Locate the lines of the listing below that hold "planes", then copy each of them.

[[ Supplied data, beginning ]]

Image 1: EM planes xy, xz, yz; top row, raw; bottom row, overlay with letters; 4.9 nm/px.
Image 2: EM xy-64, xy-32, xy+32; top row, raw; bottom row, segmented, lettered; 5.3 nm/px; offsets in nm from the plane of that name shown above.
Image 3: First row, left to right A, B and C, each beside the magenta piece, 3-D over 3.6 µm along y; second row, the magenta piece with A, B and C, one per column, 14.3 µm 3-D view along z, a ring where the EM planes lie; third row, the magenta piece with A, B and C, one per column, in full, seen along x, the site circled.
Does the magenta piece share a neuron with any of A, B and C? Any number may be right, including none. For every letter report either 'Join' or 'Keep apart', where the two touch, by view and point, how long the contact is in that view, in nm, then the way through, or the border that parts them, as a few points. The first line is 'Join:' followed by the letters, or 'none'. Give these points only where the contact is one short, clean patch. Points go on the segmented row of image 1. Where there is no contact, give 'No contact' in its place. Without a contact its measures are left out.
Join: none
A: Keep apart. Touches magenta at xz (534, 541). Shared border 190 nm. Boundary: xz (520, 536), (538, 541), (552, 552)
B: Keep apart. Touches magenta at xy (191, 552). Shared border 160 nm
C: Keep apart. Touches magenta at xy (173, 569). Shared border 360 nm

[[ Supplied data, end ]]

_Exercise response_
Image 1: EM planes xy, xz, yz; top row, raw; bottom row, overlay with letters; 4.9 nm/px.
Image 3: First row, left to right A, B and C, each beside the magenta piece, 3-D over 3.6 µm along y; second row, the magenta piece with A, B and C, one per column, 14.3 µm 3-D view along z, a ring where the EM planes lie; third row, the magenta piece with A, B and C, one per column, in full, seen along x, the site circled.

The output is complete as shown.